• **Page excerpt**:
Re: Why is float four bytes: Probably because below that, their precision is so limited. In IEEE-754, a "half" only has 11 bits of significand precision, yielding about 3.311 decimal digits of precision (vs. 24 bits in a single yielding between 6 and 9 decimal digits of precision, or 53 bits in a double yielding between 15 and 17 decimal digits of precision).

If you're low on memory, did you consider dropping the float concept? Floats use up a lot of bits just for saving where the decimal point is. You can work around this if you know where you need the decimal point, let's say you want to save a Dollar value, you could just save it in Cents:
uint16_t cash = 50000;
std::cout << "Cash: $" << (cash / 100) << "." << ((cash % 100) < 10 ? "0" : "") << (cash % 100) << std::endl;
That is of course only an option if it's possible for you to predetermine the position of the decimal point. But if you can, always prefer it, because this also speeds up all calculations!

There is an IEEE 754 standard for 16-bit floats.
It's a new format, having been standardized in 2008 based on a GPU released in 2002.

To go a bit further than Kiralein on switching to integers, we could define a range and permit the integer values of a short to represent equal divisions over the range, with some symmetry if straddling zero:
short mappedval = (short)(val/range);
Differences between these integer versions and using half precision floats:
Integers are equally spaced over the range, whereas floats are more densely packed near zero
Using integers will use integer math in the CPU rather than floating-point. That is often faster because integer operations are simpler. Having said that, mapping the values onto an asymmetric range would require extra additions etc to retrieve the value at the end.
The absolute precision loss is more predictable; you know the error in each value so the total loss can be calculated in advance, given the range. Conversely, the relative error is more predictable using floating point.
There may be a small selection of operations which you can do using pairs of values, particularly bitwise operations, by packing two shorts into an int. This can halve the number of cycles needed (or more, if short operations involve a cast to int) and maintains 32-bit width. This is just a diluted version of bit-slicing where 32 bits are acted on in parallel, which is used in crypto.

If your CPU supports F16C, then you can get something up and running fairly quickly with something such as:
// needs to be compiled with -mf16c enabled
#include <immintrin.h>
#include <cstdint>
struct float16
{
private:
uint16_t _value;
public:
inline float16() : _value(0) {}
inline float16(const float16&) = default;
inline float16(float16&&) = default;
inline float16(const float f) : _value(_cvtss_sh(f, _MM_FROUND_CUR_DIRECTION)) {}
inline float16& operator = (const float16&) = default;
inline float16& operator = (float16&&) = default;
inline float16& operator = (const float f) { _value = _cvtss_sh(f, _MM_FROUND_CUR_DIRECTION); return *this; }
inline operator float () const
{ return _cvtsh_ss(_value); }
inline friend std::istream& operator >> (std::istream& input, float16& h)
{
float f = 0;
input >> f;
h._value = _cvtss_sh(f, _MM_FROUND_CUR_DIRECTION);
return input;
}
};
Maths is still performed using 32-bit floats (the F16C extensions only provides conversions between 16/32-bit floats - no instructions exist to compute arithmetic with 16-bit floats).

• **Material supplied**:
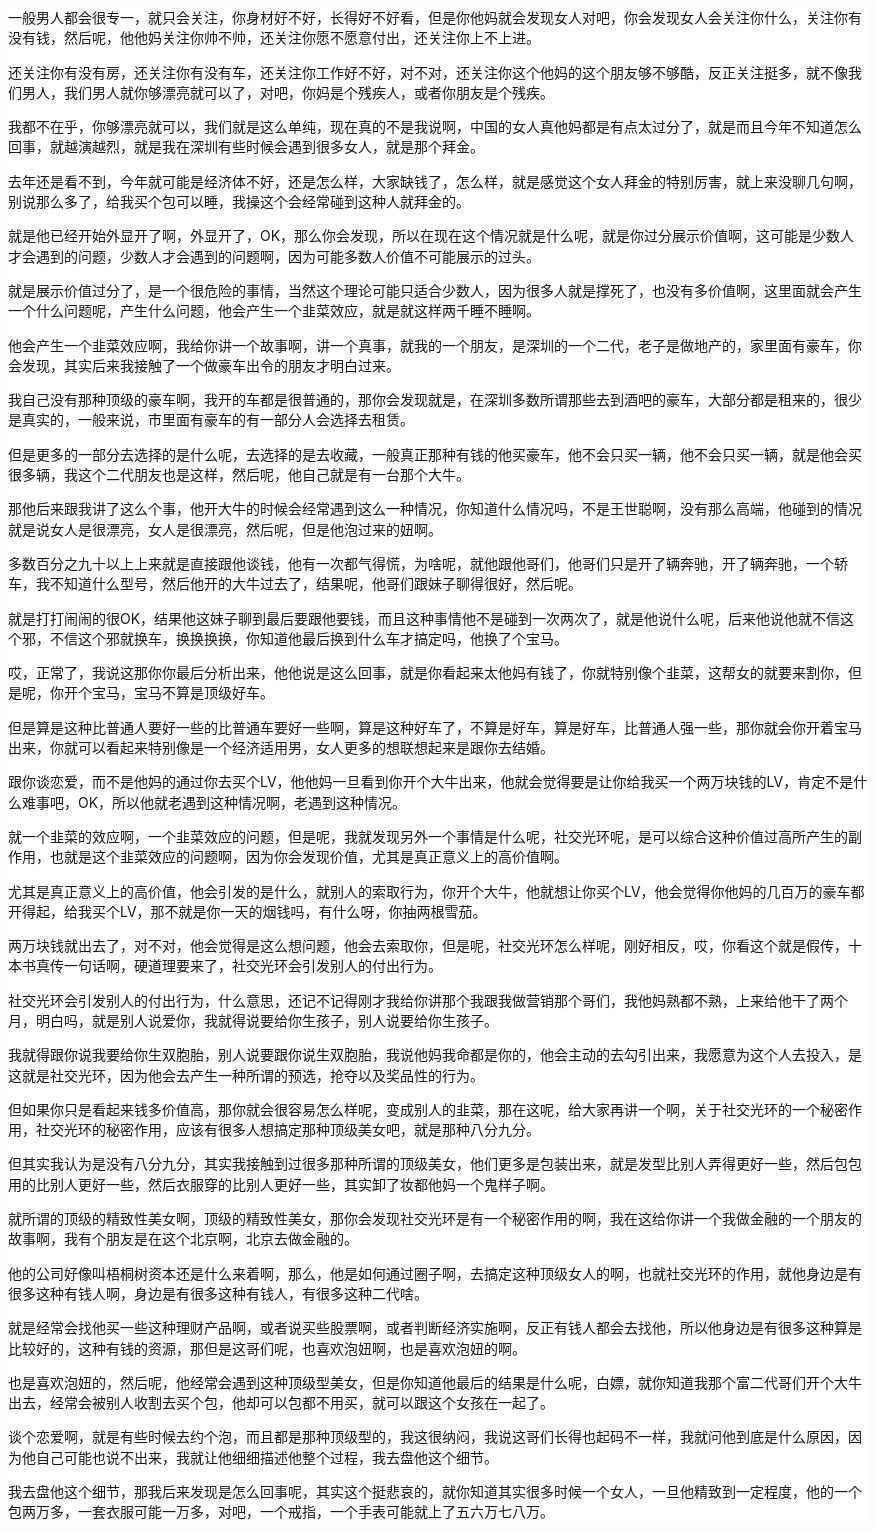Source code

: 一般男人都会很专一，就只会关注，你身材好不好，长得好不好看，但是你他妈就会发现女人对吧，你会发现女人会关注你什么，关注你有没有钱，然后呢，他他妈关注你帅不帅，还关注你愿不愿意付出，还关注你上不上进。

还关注你有没有房，还关注你有没有车，还关注你工作好不好，对不对，还关注你这个他妈的这个朋友够不够酷，反正关注挺多，就不像我们男人，我们男人就你够漂亮就可以了，对吧，你妈是个残疾人，或者你朋友是个残疾。

我都不在乎，你够漂亮就可以，我们就是这么单纯，现在真的不是我说啊，中国的女人真他妈都是有点太过分了，就是而且今年不知道怎么回事，就越演越烈，就是我在深圳有些时候会遇到很多女人，就是那个拜金。

去年还是看不到，今年就可能是经济体不好，还是怎么样，大家缺钱了，怎么样，就是感觉这个女人拜金的特别厉害，就上来没聊几句啊，别说那么多了，给我买个包可以睡，我操这个会经常碰到这种人就拜金的。

就是他已经开始外显开了啊，外显开了，OK，那么你会发现，所以在现在这个情况就是什么呢，就是你过分展示价值啊，这可能是少数人才会遇到的问题，少数人才会遇到的问题啊，因为可能多数人价值不可能展示的过头。

就是展示价值过分了，是一个很危险的事情，当然这个理论可能只适合少数人，因为很多人就是撑死了，也没有多价值啊，这里面就会产生一个什么问题呢，产生什么问题，他会产生一个韭菜效应，就是就这样两千睡不睡啊。

他会产生一个韭菜效应啊，我给你讲一个故事啊，讲一个真事，就我的一个朋友，是深圳的一个二代，老子是做地产的，家里面有豪车，你会发现，其实后来我接触了一个做豪车出令的朋友才明白过来。

我自己没有那种顶级的豪车啊，我开的车都是很普通的，那你会发现就是，在深圳多数所谓那些去到酒吧的豪车，大部分都是租来的，很少是真实的，一般来说，市里面有豪车的有一部分人会选择去租赁。

但是更多的一部分去选择的是什么呢，去选择的是去收藏，一般真正那种有钱的他买豪车，他不会只买一辆，他不会只买一辆，就是他会买很多辆，我这个二代朋友也是这样，然后呢，他自己就是有一台那个大牛。

那他后来跟我讲了这么个事，他开大牛的时候会经常遇到这么一种情况，你知道什么情况吗，不是王世聪啊，没有那么高端，他碰到的情况就是说女人是很漂亮，女人是很漂亮，然后呢，但是他泡过来的妞啊。

多数百分之九十以上上来就是直接跟他谈钱，他有一次都气得慌，为啥呢，就他跟他哥们，他哥们只是开了辆奔驰，开了辆奔驰，一个轿车，我不知道什么型号，然后他开的大牛过去了，结果呢，他哥们跟妹子聊得很好，然后呢。

就是打打闹闹的很OK，结果他这妹子聊到最后要跟他要钱，而且这种事情他不是碰到一次两次了，就是他说什么呢，后来他说他就不信这个邪，不信这个邪就换车，换换换换，你知道他最后换到什么车才搞定吗，他换了个宝马。

哎，正常了，我说这那你你最后分析出来，他他说是这么回事，就是你看起来太他妈有钱了，你就特别像个韭菜，这帮女的就要来割你，但是呢，你开个宝马，宝马不算是顶级好车。

但是算是这种比普通人要好一些的比普通车要好一些啊，算是这种好车了，不算是好车，算是好车，比普通人强一些，那你就会你开着宝马出来，你就可以看起来特别像是一个经济适用男，女人更多的想联想起来是跟你去结婚。

跟你谈恋爱，而不是他妈的通过你去买个LV，他他妈一旦看到你开个大牛出来，他就会觉得要是让你给我买一个两万块钱的LV，肯定不是什么难事吧，OK，所以他就老遇到这种情况啊，老遇到这种情况。

就一个韭菜的效应啊，一个韭菜效应的问题，但是呢，我就发现另外一个事情是什么呢，社交光环呢，是可以综合这种价值过高所产生的副作用，也就是这个韭菜效应的问题啊，因为你会发现价值，尤其是真正意义上的高价值啊。

尤其是真正意义上的高价值，他会引发的是什么，就别人的索取行为，你开个大牛，他就想让你买个LV，他会觉得你他妈的几百万的豪车都开得起，给我买个LV，那不就是你一天的烟钱吗，有什么呀，你抽两根雪茄。

两万块钱就出去了，对不对，他会觉得是这么想问题，他会去索取你，但是呢，社交光环怎么样呢，刚好相反，哎，你看这个就是假传，十本书真传一句话啊，硬道理要来了，社交光环会引发别人的付出行为。

社交光环会引发别人的付出行为，什么意思，还记不记得刚才我给你讲那个我跟我做营销那个哥们，我他妈熟都不熟，上来给他干了两个月，明白吗，就是别人说爱你，我就得说要给你生孩子，别人说要给你生孩子。

我就得跟你说我要给你生双胞胎，别人说要跟你说生双胞胎，我说他妈我命都是你的，他会主动的去勾引出来，我愿意为这个人去投入，是这就是社交光环，因为他会去产生一种所谓的预选，抢夺以及奖品性的行为。

但如果你只是看起来钱多价值高，那你就会很容易怎么样呢，变成别人的韭菜，那在这呢，给大家再讲一个啊，关于社交光环的一个秘密作用，社交光环的秘密作用，应该有很多人想搞定那种顶级美女吧，就是那种八分九分。

但其实我认为是没有八分九分，其实我接触到过很多那种所谓的顶级美女，他们更多是包装出来，就是发型比别人弄得更好一些，然后包包用的比别人更好一些，然后衣服穿的比别人更好一些，其实卸了妆都他妈一个鬼样子啊。

就所谓的顶级的精致性美女啊，顶级的精致性美女，那你会发现社交光环是有一个秘密作用的啊，我在这给你讲一个我做金融的一个朋友的故事啊，我有个朋友是在这个北京啊，北京去做金融的。

他的公司好像叫梧桐树资本还是什么来着啊，那么，他是如何通过圈子啊，去搞定这种顶级女人的啊，也就社交光环的作用，就他身边是有很多这种有钱人啊，身边是有很多这种有钱人，有很多这种二代啥。

就是经常会找他买一些这种理财产品啊，或者说买些股票啊，或者判断经济实施啊，反正有钱人都会去找他，所以他身边是有很多这种算是比较好的，这种有钱的资源，那但是这哥们呢，也喜欢泡妞啊，也是喜欢泡妞的啊。

也是喜欢泡妞的，然后呢，他经常会遇到这种顶级型美女，但是你知道他最后的结果是什么呢，白嫖，就你知道我那个富二代哥们开个大牛出去，经常会被别人收割去买个包，他却可以包都不用买，就可以跟这个女孩在一起了。

谈个恋爱啊，就是有些时候去约个泡，而且都是那种顶级型的，我这很纳闷，我说这哥们长得也起码不一样，我就问他到底是什么原因，因为他自己可能也说不出来，我就让他细细描述他整个过程，我去盘他这个细节。

我去盘他这个细节，那我后来发现是怎么回事呢，其实这个挺悲哀的，就你知道其实很多时候一个女人，一旦他精致到一定程度，他的一个包两万多，一套衣服可能一万多，对吧，一个戒指，一个手表可能就上了五六万七八万。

• **Questions**:
1. Rewrite the paragraph of the forum thread on 16-bit floats that begins "There may be a small selection of operations" as a bulleted list, keeping its main facts.
2. According to the forum thread on 16-bit floats, in what year was the IEEE 754 16-bit float format standardized?
The material shown above is separate from the forum thread on 16-bit floats.

• **Expected outputs**:
1.
- Some operations, especially bitwise ones, can be done on pairs of values by packing two shorts into an int.
- This can halve the number of cycles needed, or cut it further if short operations involve a cast to int.
- The 32-bit width is maintained.
- The approach is a diluted version of bit-slicing, in which 32 bits are acted on in parallel, a technique used in crypto.

2. 2008.